Extract —
-------
Aug 17, 2017 02:43
@Adam: I hope you will come to understand that the interpretation of "dV" and "dP" as "coordinate projecting one forms" is 20th century dipshits taking a dump on the great classical work of Cavalieri and Leibnitz, that it is motivated by snobbery and stupidity (because Cavalieri was not an academic) and that absent the genius of Abraham Robinson, the issue could have festered indefinitely. I hope you take the time to learn Ito calculus to the point where you will see that my example is apropos, and this is not smoke and mirrors.
Aug 17, 2017 02:43
@Adam: The point of the Ito calculus is not obscurantism, just the opposite! The Ito calculus makes it clear that you need to use infinitesimal increments, and not falsely pretend that the concept is captured by linear algebra on tangent spaces. The Ito calculus, expressed correctly, is as transparent as ordinary calculus, it just requires you to note that $dn^2$ is an infinitesimal of the same order of magnitude as $dt$, and this doesn't happen in the realm of differentiable stuff. I wish there were a differentiable example of cases where differential orders don't match. But there can't be.
Aug 17, 2017 02:43
@Lubos: Perhaps I misunderstood your comment. Are you saying that differentials are always infinitesimal? That is not so. The answer above gives a conceptually different definition, namely as the dual space of the space of tangent vectors. There is nothing infinitesimal, nor displaced, about duals to vectors. Dual vectors are a normal workaday finite mathematical object, with no limiting connetations. The surprise is that one can partially identify these objects with the infinitesimal objects of calculus. It requires explanantion. The infinitsimals come first, esp. in Ito, see below.
Aug 17, 2017 02:43
@Lubos: You are just wrong about this. The notion of infinitsimal does not coincide with the notion of differential, as can be seen from the case in my comment above, where $dn^2 = dt$. How do you interpret a second-order infinitesimal coinciding with a first order? You just never studied Ito calculus. It is important to learn this, because it can be interpreted as the first rigorous path integral construction.
Aug 17, 2017 02:43
@Nikolaj: The right form is $dn= \eta(t) dt$, where $\eta(t)$ is a random quantity which has the defining property that the integral from a to b of $\eta$ is a Gaussian random number of variance $a-b$. The need to deal with square-root infinitesimals comes when you need to show that $n(t+dt)*{dn\over dt}|_t - n(t-dt){dn\over dt}|_t $ is not zero, but constant for infinitesimal dt. This is standard stochastic calculus, but it is considered "advanced" because of the presence of square roots of infinitesimals (although they don't call them that in formal mathematics, of course).
-------
Exercise A —
In the records, copy out the lines from the one containing "## Custom 3D Immersive Mesh Experiences" through the one containing "Teams Premium provides custom", both included.
-------
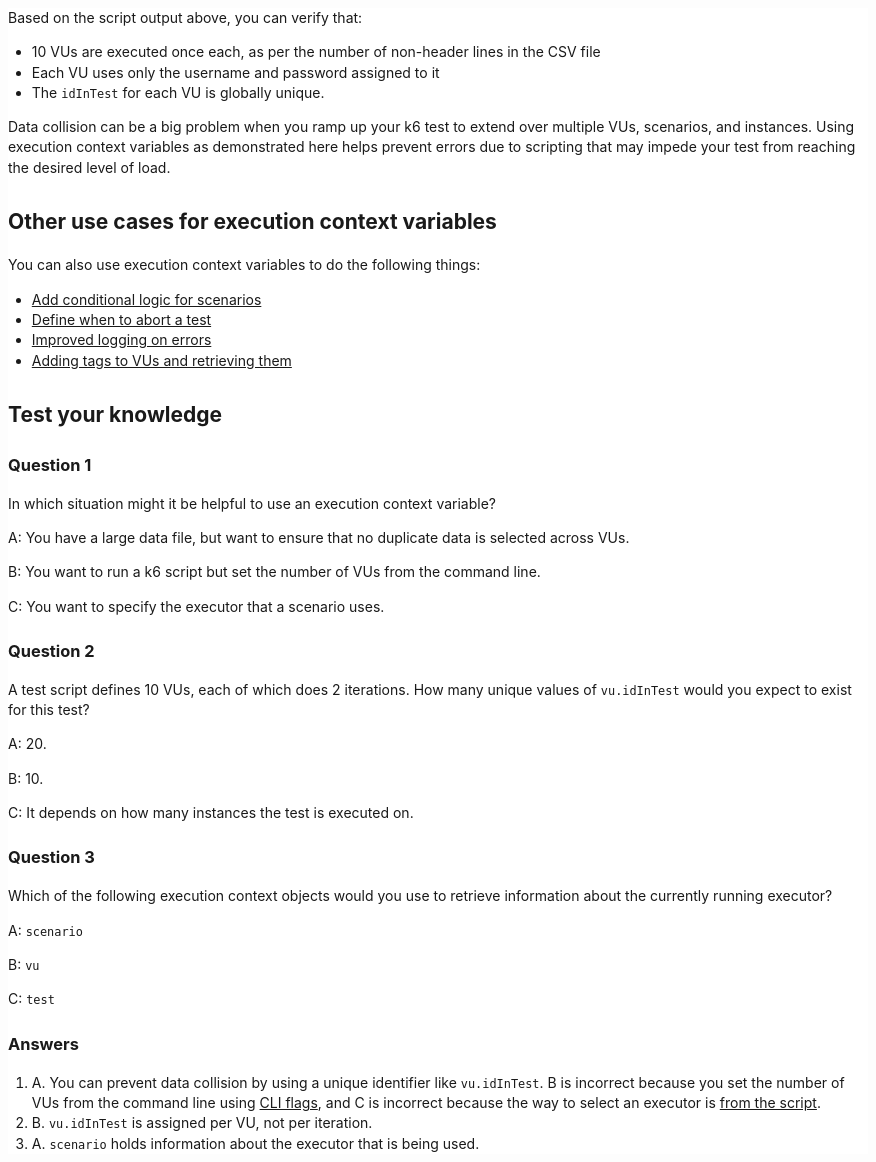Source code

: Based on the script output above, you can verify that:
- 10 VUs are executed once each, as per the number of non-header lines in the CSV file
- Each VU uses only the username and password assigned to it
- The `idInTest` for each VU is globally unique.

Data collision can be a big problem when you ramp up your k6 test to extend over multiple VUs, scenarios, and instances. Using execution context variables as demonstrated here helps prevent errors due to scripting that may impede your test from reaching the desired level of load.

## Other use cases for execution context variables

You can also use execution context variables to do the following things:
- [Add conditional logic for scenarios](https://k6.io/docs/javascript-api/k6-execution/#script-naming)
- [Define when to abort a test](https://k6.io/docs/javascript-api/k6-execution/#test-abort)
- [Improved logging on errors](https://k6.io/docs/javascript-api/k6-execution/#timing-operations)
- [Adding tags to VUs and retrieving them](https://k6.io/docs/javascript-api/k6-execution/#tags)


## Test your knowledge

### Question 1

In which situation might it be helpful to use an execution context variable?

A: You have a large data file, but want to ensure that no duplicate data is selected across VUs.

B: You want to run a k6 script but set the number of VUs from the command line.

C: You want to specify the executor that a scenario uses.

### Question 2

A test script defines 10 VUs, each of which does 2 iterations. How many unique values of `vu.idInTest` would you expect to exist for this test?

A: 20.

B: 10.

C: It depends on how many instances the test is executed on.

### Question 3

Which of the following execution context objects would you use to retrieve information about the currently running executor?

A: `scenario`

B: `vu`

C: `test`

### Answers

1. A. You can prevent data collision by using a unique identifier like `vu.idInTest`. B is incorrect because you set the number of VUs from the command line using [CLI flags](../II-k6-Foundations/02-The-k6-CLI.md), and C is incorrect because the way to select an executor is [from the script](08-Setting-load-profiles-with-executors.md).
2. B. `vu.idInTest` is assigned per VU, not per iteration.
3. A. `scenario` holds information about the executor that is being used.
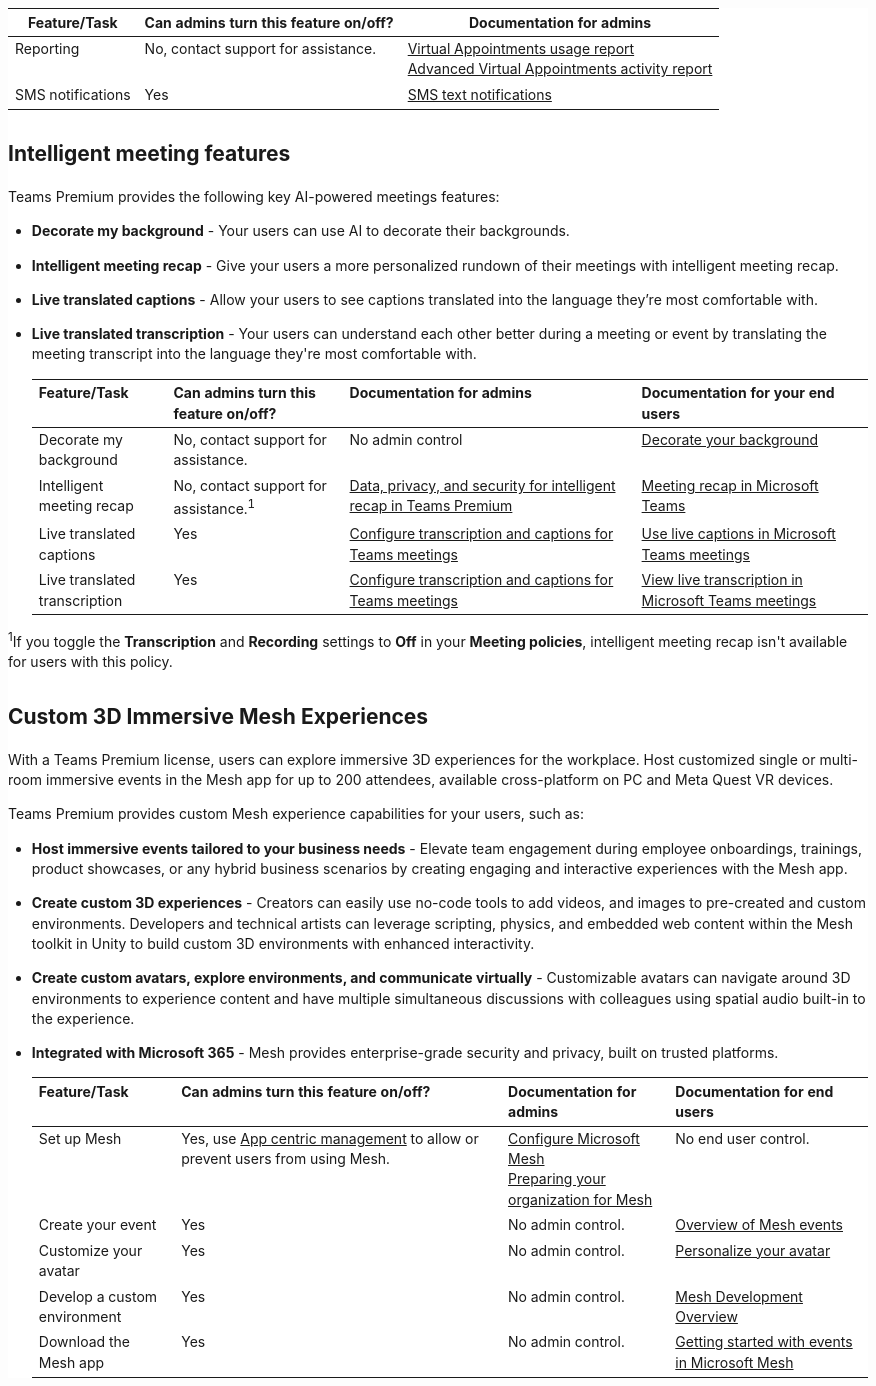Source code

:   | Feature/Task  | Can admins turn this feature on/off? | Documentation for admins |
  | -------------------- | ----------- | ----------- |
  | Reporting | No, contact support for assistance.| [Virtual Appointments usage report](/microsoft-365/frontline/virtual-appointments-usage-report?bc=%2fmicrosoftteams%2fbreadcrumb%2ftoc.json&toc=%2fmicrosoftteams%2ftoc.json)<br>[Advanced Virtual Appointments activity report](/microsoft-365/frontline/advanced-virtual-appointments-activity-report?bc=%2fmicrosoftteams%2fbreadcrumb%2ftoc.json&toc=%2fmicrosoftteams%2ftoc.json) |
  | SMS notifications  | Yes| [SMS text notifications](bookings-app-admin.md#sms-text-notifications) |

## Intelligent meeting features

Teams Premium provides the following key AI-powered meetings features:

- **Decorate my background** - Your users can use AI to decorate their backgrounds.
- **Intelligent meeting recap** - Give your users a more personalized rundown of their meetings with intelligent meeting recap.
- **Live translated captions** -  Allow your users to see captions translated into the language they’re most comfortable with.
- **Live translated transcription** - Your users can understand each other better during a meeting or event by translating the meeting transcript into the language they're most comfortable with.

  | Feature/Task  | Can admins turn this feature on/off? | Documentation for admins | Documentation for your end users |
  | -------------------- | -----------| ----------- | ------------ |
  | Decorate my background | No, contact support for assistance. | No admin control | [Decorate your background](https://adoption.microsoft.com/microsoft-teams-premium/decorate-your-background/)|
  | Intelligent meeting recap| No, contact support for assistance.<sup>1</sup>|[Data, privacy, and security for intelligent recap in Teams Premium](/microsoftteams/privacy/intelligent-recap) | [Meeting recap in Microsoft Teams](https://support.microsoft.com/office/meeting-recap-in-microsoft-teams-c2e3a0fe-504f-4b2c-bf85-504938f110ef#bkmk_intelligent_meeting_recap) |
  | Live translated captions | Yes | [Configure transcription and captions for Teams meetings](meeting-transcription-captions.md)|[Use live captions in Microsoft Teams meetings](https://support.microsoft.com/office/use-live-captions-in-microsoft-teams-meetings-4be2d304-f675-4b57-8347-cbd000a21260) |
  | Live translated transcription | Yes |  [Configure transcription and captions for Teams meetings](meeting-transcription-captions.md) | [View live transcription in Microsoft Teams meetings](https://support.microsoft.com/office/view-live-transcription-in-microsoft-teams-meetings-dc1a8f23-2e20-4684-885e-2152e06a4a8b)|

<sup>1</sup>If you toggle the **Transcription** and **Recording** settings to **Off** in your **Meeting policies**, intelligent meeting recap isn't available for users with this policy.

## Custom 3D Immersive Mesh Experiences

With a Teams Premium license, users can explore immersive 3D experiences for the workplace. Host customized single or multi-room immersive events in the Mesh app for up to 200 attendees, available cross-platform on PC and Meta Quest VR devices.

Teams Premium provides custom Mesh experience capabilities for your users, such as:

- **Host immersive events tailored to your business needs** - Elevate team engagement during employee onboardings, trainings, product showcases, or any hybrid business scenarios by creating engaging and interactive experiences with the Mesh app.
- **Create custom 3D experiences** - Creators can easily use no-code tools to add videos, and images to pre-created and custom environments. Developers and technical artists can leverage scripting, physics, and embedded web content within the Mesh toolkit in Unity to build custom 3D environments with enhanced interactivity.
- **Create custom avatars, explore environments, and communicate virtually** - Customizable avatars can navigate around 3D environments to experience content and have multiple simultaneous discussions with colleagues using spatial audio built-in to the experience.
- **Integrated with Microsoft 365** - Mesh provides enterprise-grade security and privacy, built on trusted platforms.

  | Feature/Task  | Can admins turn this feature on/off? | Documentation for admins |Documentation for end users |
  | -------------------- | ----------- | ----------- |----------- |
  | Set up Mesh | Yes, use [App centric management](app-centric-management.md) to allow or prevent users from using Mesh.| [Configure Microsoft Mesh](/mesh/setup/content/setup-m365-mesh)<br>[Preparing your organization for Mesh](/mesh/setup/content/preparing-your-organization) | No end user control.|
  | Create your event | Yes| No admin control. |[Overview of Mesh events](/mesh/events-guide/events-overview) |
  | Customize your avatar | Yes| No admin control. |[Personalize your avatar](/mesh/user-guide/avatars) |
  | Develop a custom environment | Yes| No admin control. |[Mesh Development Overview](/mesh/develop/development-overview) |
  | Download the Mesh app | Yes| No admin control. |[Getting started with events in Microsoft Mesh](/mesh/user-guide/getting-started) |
-------
Exercise B —
In the comments on Ito calculus, whose genius is credited with keeping the issue from festering indefinitely?

Exercise output A —
## Custom 3D Immersive Mesh Experiences

With a Teams Premium license, users can explore immersive 3D experiences for the workplace. Host customized single or multi-room immersive events in the Mesh app for up to 200 attendees, available cross-platform on PC and Meta Quest VR devices.

Teams Premium provides custom Mesh experience capabilities for your users, such as:

Exercise output B —
Abraham Robinson